Enclosure: You need to have an enclosure that stays dark when the plant’s lights are out, such as a tent. “Or else the plants get confused and stressed [with] photoperiod interruptions, they’ll hermaphrodite and pollinate themselves, which is bad, slows down production and it will have seeds all in it.”
Good lights: Plants use photosynthesis, so you’ll need good strong lights with enough intensity to produce quality buds — but also a light that is safe. If you get suspiciously cheap lights, he says, they won’t be UL [Underwriter Laboratories], ETL [Electrical Testing Labs] or Canadian [Standards Association] certified, which could be a fire hazard. You need about 100 watts of LED for every 2-by-2-foot square at a minimum. Happy Trees can calculate your electricity costs.
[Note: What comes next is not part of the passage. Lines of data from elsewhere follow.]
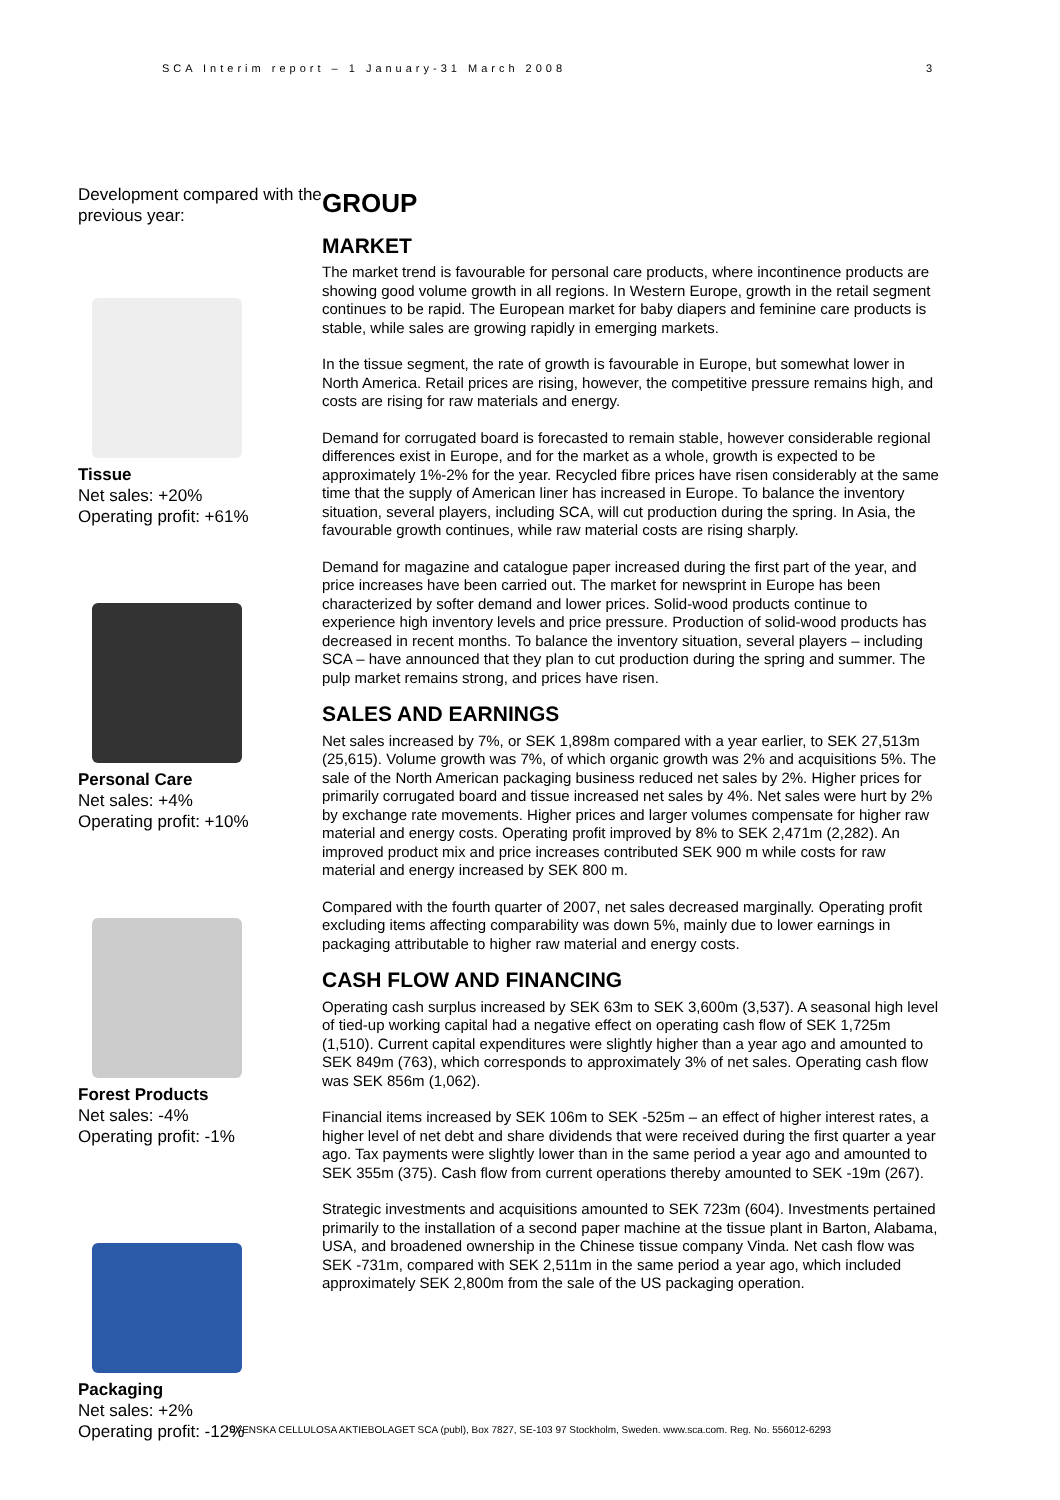SCA Interim report – 1 January-31 March 2008 3
Development compared with the previous year:
Tissue
Net sales: +20%
Operating profit: +61%
Personal Care
Net sales: +4%
Operating profit: +10%
Forest Products
Net sales: -4%
Operating profit: -1%
Packaging
Net sales: +2%
Operating profit: -12%
GROUP
MARKET
The market trend is favourable for personal care products, where incontinence products are showing good volume growth in all regions. In Western Europe, growth in the retail segment continues to be rapid. The European market for baby diapers and feminine care products is stable, while sales are growing rapidly in emerging markets.
In the tissue segment, the rate of growth is favourable in Europe, but somewhat lower in North America. Retail prices are rising, however, the competitive pressure remains high, and costs are rising for raw materials and energy.
Demand for corrugated board is forecasted to remain stable, however considerable regional differences exist in Europe, and for the market as a whole, growth is expected to be approximately 1%-2% for the year. Recycled fibre prices have risen considerably at the same time that the supply of American liner has increased in Europe. To balance the inventory situation, several players, including SCA, will cut production during the spring. In Asia, the favourable growth continues, while raw material costs are rising sharply.
Demand for magazine and catalogue paper increased during the first part of the year, and price increases have been carried out. The market for newsprint in Europe has been characterized by softer demand and lower prices. Solid-wood products continue to experience high inventory levels and price pressure. Production of solid-wood products has decreased in recent months. To balance the inventory situation, several players – including SCA – have announced that they plan to cut production during the spring and summer. The pulp market remains strong, and prices have risen.
SALES AND EARNINGS
Net sales increased by 7%, or SEK 1,898m compared with a year earlier, to SEK 27,513m (25,615). Volume growth was 7%, of which organic growth was 2% and acquisitions 5%. The sale of the North American packaging business reduced net sales by 2%. Higher prices for primarily corrugated board and tissue increased net sales by 4%. Net sales were hurt by 2% by exchange rate movements. Higher prices and larger volumes compensate for higher raw material and energy costs. Operating profit improved by 8% to SEK 2,471m (2,282). An improved product mix and price increases contributed SEK 900 m while costs for raw material and energy increased by SEK 800 m.
Compared with the fourth quarter of 2007, net sales decreased marginally. Operating profit excluding items affecting comparability was down 5%, mainly due to lower earnings in packaging attributable to higher raw material and energy costs.
CASH FLOW AND FINANCING
Operating cash surplus increased by SEK 63m to SEK 3,600m (3,537). A seasonal high level of tied-up working capital had a negative effect on operating cash flow of SEK 1,725m (1,510). Current capital expenditures were slightly higher than a year ago and amounted to SEK 849m (763), which corresponds to approximately 3% of net sales. Operating cash flow was SEK 856m (1,062).
Financial items increased by SEK 106m to SEK -525m – an effect of higher interest rates, a higher level of net debt and share dividends that were received during the first quarter a year ago. Tax payments were slightly lower than in the same period a year ago and amounted to SEK 355m (375). Cash flow from current operations thereby amounted to SEK -19m (267).
Strategic investments and acquisitions amounted to SEK 723m (604). Investments pertained primarily to the installation of a second paper machine at the tissue plant in Barton, Alabama, USA, and broadened ownership in the Chinese tissue company Vinda. Net cash flow was SEK -731m, compared with SEK 2,511m in the same period a year ago, which included approximately SEK 2,800m from the sale of the US packaging operation.
SVENSKA CELLULOSA AKTIEBOLAGET SCA (publ), Box 7827, SE-103 97 Stockholm, Sweden. www.sca.com. Reg. No. 556012-6293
Fans: You need to be able to extract heat from an enclosed environment. For example, oscillator fans can simulate natural winds making the plant stems stronger and moving air around to avoid mold and mildew, which cannabis can be prone to inside, he says.
Grow media: You need something to put the plants in, something to hold the roots up so they don’t fall over. The store sells bags of various organic soils. “You want to figure out what type of media your plants will grow in, which will dictate your No. 5 major component,” he says, which is …
Plant food: You need fertilizers and cannabis has specific nutritional requirements that are different than other plans. Don’t use Miracle-Gro all purpose! It will make your plants have a salty, disgusting taste with too many heavy metals to smoke safely, he says. “If you grow it with nutrients designed for cannabis and adjust them to the stage of growth the plant is in, you’ll get good quality flowers and lots of them.”